----- PROVIDED TEXT

It isn't hard to write standard C code to determine whether a
proposed addition or subtraction would overflow, and does so
safely and reliably. It's a little bit tedious perhaps but not
difficult. Checking code can be wrapped in an inline function
and invoke whatever handling is desired, within reason.

anton@mips.complang.tuwien.ac.at (Anton Ertl) writes:
>scott@slp53.sl.home (Scott Lurndal) writes:
>>The Unix code ported relatively easily to I32LP64 because uintptr_t
>>had been used extensively rather than assumptions about
>>sizeof(int) == sizeof(int *).
>
>I only heard about (u)intptr_t long after my first contact with
>I32LP64 in 1995. I don't think it existed at the time.

Sorry, I meant ptrdiff_t, which was used for pointer math.

uintptr_t came later.

On 20/02/2024 18:47, Anton Ertl wrote:
> David Brown <david.brown@hesbynett.no> writes:
>> On 20/02/2024 13:00, Anton Ertl wrote:
>>> anton@mips.complang.tuwien.ac.at (Anton Ertl) writes:
>>>> mitchalsup@aol.com (MitchAlsup1) writes:
>>>>> We are in an era where long has higher performance than ints (except for
>>>>> cache footprint overheads.)
>>>>
>>>> C has been in that era since the bad I32LP64 decision of the people
>>>> who did the first 64-bit Unix compilers in the early 1990s.
>>
>> I presume the main reason for this was the size and cost of memory at
>> the time? Or do you know any other reason? Maybe some of the early
>> 64-bit cpus were faster at 32-bit, just as some early 32-bit cpus were
>> faster at 16-bit.
>
> I know no implementation of a 64-bit architecture where ALU operations
> (except maybe division where present) is slower in 64 bits than in 32
> bits. I would have chosen ILP64 at the time, so I can only guess at
> their reasons:
>
> Guess 1: There was more software that depended on sizeof(int)==4 than
> software that depended on sizeof(int)==sizeof(char *).
>
> Guess 2: When benchmarketing without adapting the source code (as is
> usual), I32LP64 produced better numbers then ILP64 for some
> benchmarks, because arrays and other data structures with int elements
> are smaller and have better cache hit rates.
>
> My guess is that it was a mixture of 1 and 2, with 2 being the
> decisive factor.

Sounds reasonable.

Another possible reason is that it is very useful to have integer types
with sizes 1, 2, 4 and 8 bytes. C doesn't have many standard integer
types, so if "int" is 64-bit, you have "short" as either 16-bit and have
no 32-bit type, or "short" is 32-bit and you have no 16-bit type. With
32-bit "int", it's easy to have each size without having to add extended
integer types or add new standard integer types (like "short short int"
for 16-bit and "short int" for 32-bit).

----------
----- DATA LINES

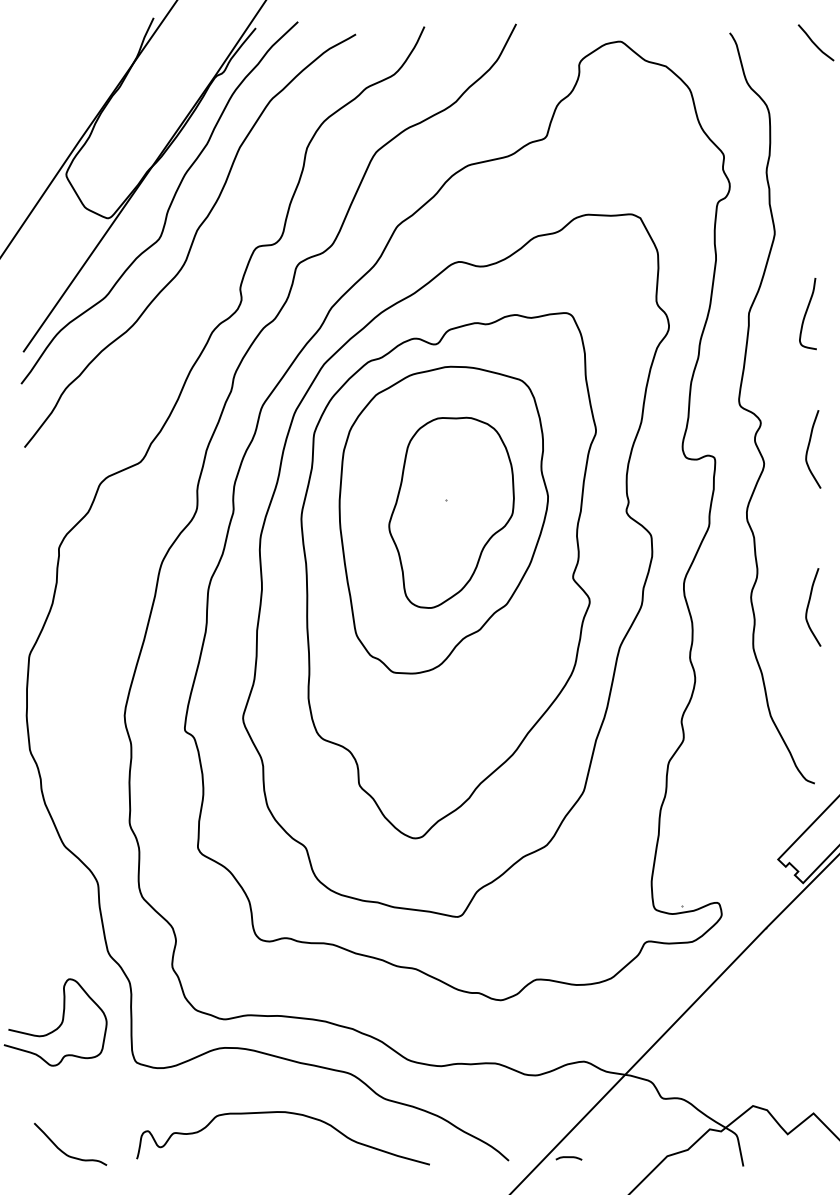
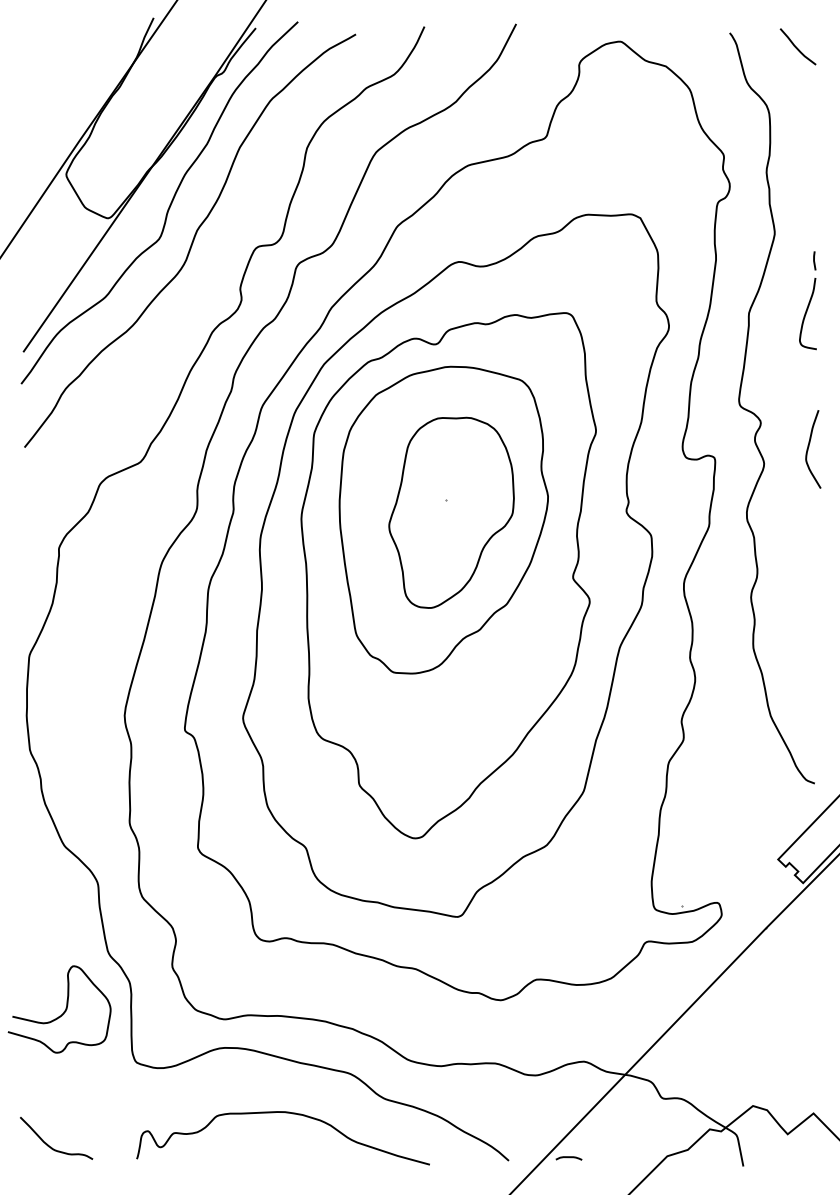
curve at (814, 42) position: (814, 42) -> (796, 46)
line at (814, 260): none -> present
curve at (809, 605): present -> none
curve at (59, 1024) position: (59, 1024) -> (63, 1011)
curve at (65, 1152) position: (65, 1152) -> (51, 1146)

----------

--- DIRECTION 1 ---
From the thread on C integer sizes, reproduce the part that opens with the words containing "On 20/02/2024 18:47, Anton" and closes with "the early 1990s.".
--- DIRECTION 2 ---
List each distinct email address in the thread on C integer sizes, in order of first appearance.

--- TASK SOLUTION 1 ---
On 20/02/2024 18:47, Anton Ertl wrote:
> David Brown <david.brown@hesbynett.no> writes:
>> On 20/02/2024 13:00, Anton Ertl wrote:
>>> anton@mips.complang.tuwien.ac.at (Anton Ertl) writes:
>>>> mitchalsup@aol.com (MitchAlsup1) writes:
>>>>> We are in an era where long has higher performance than ints (except for
>>>>> cache footprint overheads.)
>>>>
>>>> C has been in that era since the bad I32LP64 decision of the people
>>>> who did the first 64-bit Unix compilers in the early 1990s.

--- TASK SOLUTION 2 ---
anton@mips.complang.tuwien.ac.at
scott@slp53.sl.home
david.brown@hesbynett.no
mitchalsup@aol.com